- Location: Pasht Ashan, Sulaymaniyah Governorate
- Date: May 1983
- Target: Iraqi Communist Party and Al-Ansar
- Deaths: Over 150
- Perpetrator: Patriotic Union of Kurdistan

= Pasht Ashan massacre =

1983 massacre of Iraqi Communist Party members

The Pasht Ashan massacre (مجزرة بشتآشان, کارەساتی پشت ئاشان) was a raid on the Iraqi Communist Party headquarters in Pasht Ashan, Iraqi Kurdistan, in which the Patriotic Union of Kurdistan killed over 150 members of the group and severely weakened it.

== Massacre ==
The Iraqi Communist Party made a deal with the Patriotic Union of Kurdistan (PUK), one of the two main Kurdish factions. However, two weeks later, the Iraqi Communist Party shifted its alliance to the arch-rival of PUK, the Kurdistan Democratic Party (KDP). This shift of alliance was caused by the PUK's willingness to make a peace agreement with Saddam Hussein. As a result, Al-Ansar was put in the line of fire between the two warring Kurdish parties. In May 1983, al-Ansar forces entered the Pasht Ashan area, a zone that both PUK and KDP claimed. PUK forces raided the Iraqi Communist Party headquarters in Pasht Ashan, and massacred 150 al-Ansar fighters and Iraqi Communist Party members. The radio station run by the Iraqi Communist Party in the area was destroyed by the PUK, which also seized ammunitions and food supplies. Several Iraqi Communist Party members, including members of the party politburo, were captured by the PUK. This massacre severely weakened al-Ansar as an effective guerrilla force.

Nawshirwan Mustafa, an organizer of the massacre, allowed the Kurdish prisoners to join the PUK, although the Arabs, Assyrians, and Turkomans were executed. It was also alleged that captured women were raped.

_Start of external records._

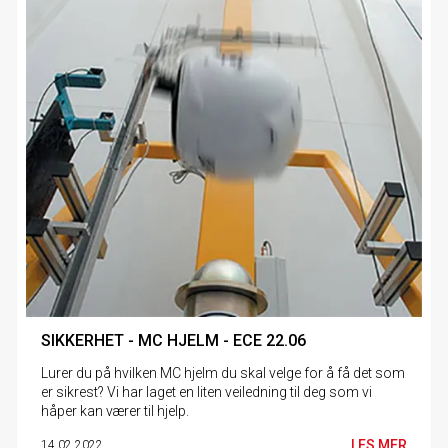
SIKKERHET - MC HJELM - ECE 22.06
Lurer du på hvilken MC hjelm du skal velge for å få det som
er sikrest? Vi har laget en liten veiledning til deg som vi
håper kan værer til hjelp.
LES MER
14.02.2022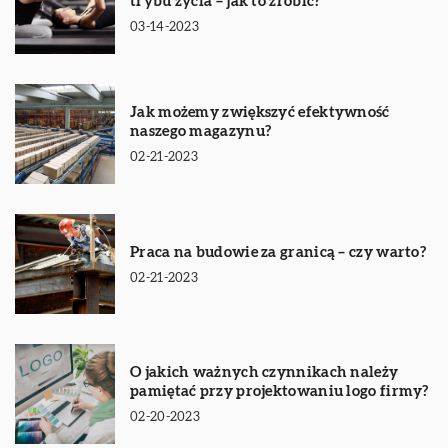
trybu życia – jak to zrobić?
03-14-2023
Jak możemy zwiększyć efektywność
naszego magazynu?
02-21-2023
Praca na budowie za granicą – czy warto?
02-21-2023
O jakich ważnych czynnikach należy
pamiętać przy projektowaniu logo firmy?
02-20-2023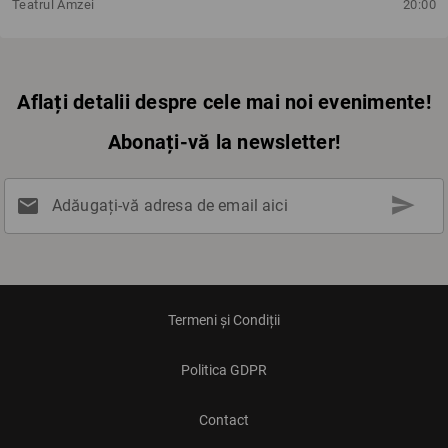
Teatrul Amzei
20:00
Aflați detalii despre cele mai noi evenimente!
Abonați-vă la newsletter!
send
mail
Adăugați-vă adresa de email aici
Termeni și Condiții
Politica GDPR
Contact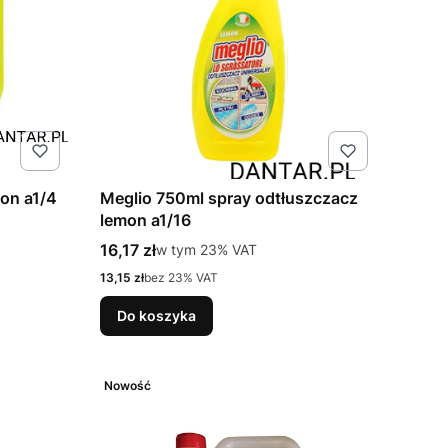
mon a1/4
Meglio 750ml spray odtłuszczacz
lemon a1/16
Cena brutto
16,17 zł
w tym %s VAT
w tym
23%
VAT
Cena netto
13,15 zł
bez 23% VAT
Do koszyka
Nowość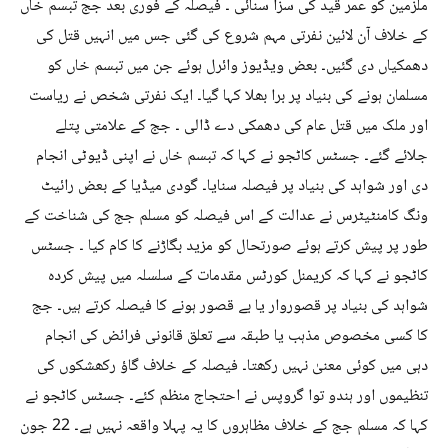
ملزمین کو عمر قید کی سزا سنائی ۔ فیصلہ کے فوری بعد جج تبسم خاں
کے خلاف آن لائین نفرتی مہم شروع کی گئی جس میں انہیں قتل کی
دھمکیاں دی گئیں۔ بعض ویڈیوز وائرل ہوئے جن میں تبسم خاں کو
مسلمان ہونے کی بنیاد پر برا بھلا کہا گیا۔ ایک نفرتی شخص نے ریاست
اور ملک میں قتل عام کی دھمکی دے ڈالی ۔ جج کے علامتی پتلے
جلائے گئے۔ جسٹس کاٹجو نے کہا کہ تبسم خاں نے اپنی ڈیوٹی انجام
دی اور شواہد کی بنیاد پر فیصلہ سنایا۔ گودی میڈیا کے بعض رائیٹ
ونگ کامنٹیٹرس نے عدالت کے اس فیصلہ کو مسلم جج کی شناخت کے
طور پر پیش کرتے ہوئے صورتحال کو مزید بگاڑنے کا کام کیا ۔ جسٹس
کاٹجو نے کہا کہ کریمنل کورٹس مقدمات کے سلسلہ میں پیش کردہ
شواہد کی بنیاد پر قصوروار یا بے قصور ہونے کا فیصلہ کرتے ہیں۔ جج
کا کسی مخصوص مذہب یا طبقہ سے تعلق قانونی فرائض کی انجام
دہی میں کوئی معنیٰ نہیں رکھتا۔ فیصلہ کے خلاف گاؤ رکھشکوں کی
تنظیموں اور ہندو توا گروپس نے احتجاج منظم کئے۔ جسٹس کاٹجو نے
کہا کہ مسلم جج کے خلاف مظاہروں کا یہ پہلا واقعہ نہیں ہے۔ 22 جون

Within the Iraqi Communist Party – Central Command (a group which broke off from the Iraqi Communist Party because they had opposed the alliance between the Iraqi Communist Party and Saddam Hussein's Ba'ath Party), claims were made that the Pasht Ashan massacre had been deliberately provoked by the Iraqi Communist Party leadership, who allegedly used the killings to remove opposition from within the party who called for the holding of a new party congress, although the claim is weak.